Work order - Check every line of the records below for the string "KiCad" and copy the ones that have it.

Records -
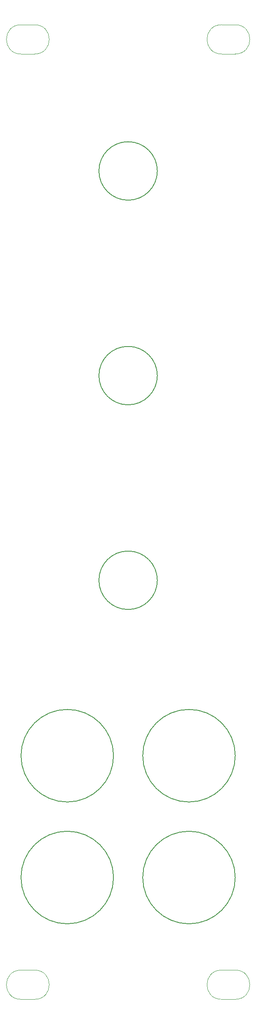
<source format=gbr>
G04 #@! TF.GenerationSoftware,KiCad,Pcbnew,6.0.4-6f826c9f35~116~ubuntu20.04.1*
G04 #@! TF.CreationDate,2022-04-19T11:59:19-04:00*
G04 #@! TF.ProjectId,arrm_panel,6172726d-5f70-4616-9e65-6c2e6b696361,rev?*
G04 #@! TF.SameCoordinates,Original*
G04 #@! TF.FileFunction,Other,Comment*
%FSLAX46Y46*%
G04 Gerber Fmt 4.6, Leading zero omitted, Abs format (unit mm)*
G04 Created by KiCad (PCBNEW 6.0.4-6f826c9f35~116~ubuntu20.04.1) date 2022-04-19 11:59:19*
%MOMM*%
%LPD*%
G01*
G04 APERTURE LIST*
%ADD10C,0.120000*%
%ADD11C,0.150000*%
G04 APERTURE END LIST*
D10*
G04 #@! TO.C,H10*
X63100000Y-207600000D02*
X60300000Y-207600000D01*
X63100000Y-201600000D02*
X60300000Y-201600000D01*
X63100000Y-13600000D02*
X60300000Y-13600000D01*
X63100000Y-7600000D02*
X60300000Y-7600000D01*
X63100000Y-13600000D02*
G75*
G03*
X63100000Y-7600000I0J3000000D01*
G01*
X60300000Y-7600000D02*
G75*
G03*
X60300000Y-13600000I0J-3000000D01*
G01*
X60300000Y-201600000D02*
G75*
G03*
X60300000Y-207600000I0J-3000000D01*
G01*
X63100000Y-207600000D02*
G75*
G03*
X63100000Y-201600000I0J3000000D01*
G01*
D11*
G04 #@! TO.C,H6*
X47100000Y-37600000D02*
G75*
G03*
X47100000Y-37600000I-6000000J0D01*
G01*
G04 #@! TO.C,H1*
X38100000Y-157600000D02*
G75*
G03*
X38100000Y-157600000I-9500000J0D01*
G01*
D10*
G04 #@! TO.C,H7*
X19100000Y-207600000D02*
X21900000Y-207600000D01*
X19100000Y-7600000D02*
X21900000Y-7600000D01*
X19100000Y-201600000D02*
X21900000Y-201600000D01*
X19100000Y-13600000D02*
X21900000Y-13600000D01*
X21900000Y-207600000D02*
G75*
G03*
X21900000Y-201600000I0J3000000D01*
G01*
X21900000Y-13600000D02*
G75*
G03*
X21900000Y-7600000I0J3000000D01*
G01*
X19100000Y-201600000D02*
G75*
G03*
X19100000Y-207600000I0J-3000000D01*
G01*
X19100000Y-7600000D02*
G75*
G03*
X19100000Y-13600000I0J-3000000D01*
G01*
D11*
G04 #@! TO.C,H2*
X38100000Y-182600000D02*
G75*
G03*
X38100000Y-182600000I-9500000J0D01*
G01*
G04 #@! TO.C,H3*
X63100000Y-157600000D02*
G75*
G03*
X63100000Y-157600000I-9500000J0D01*
G01*
G04 #@! TO.C,H4*
X63100000Y-182600000D02*
G75*
G03*
X63100000Y-182600000I-9500000J0D01*
G01*
G04 #@! TO.C,H8*
X47100000Y-121600000D02*
G75*
G03*
X47100000Y-121600000I-6000000J0D01*
G01*
G04 #@! TO.C,H5*
X47100000Y-79600000D02*
G75*
G03*
X47100000Y-79600000I-6000000J0D01*
G01*
G04 #@! TD*
M02*

</source>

Answer box -
G04 #@! TF.GenerationSoftware,KiCad,Pcbnew,6.0.4-6f826c9f35~116~ubuntu20.04.1*
G04 Created by KiCad (PCBNEW 6.0.4-6f826c9f35~116~ubuntu20.04.1) date 2022-04-19 11:59:19*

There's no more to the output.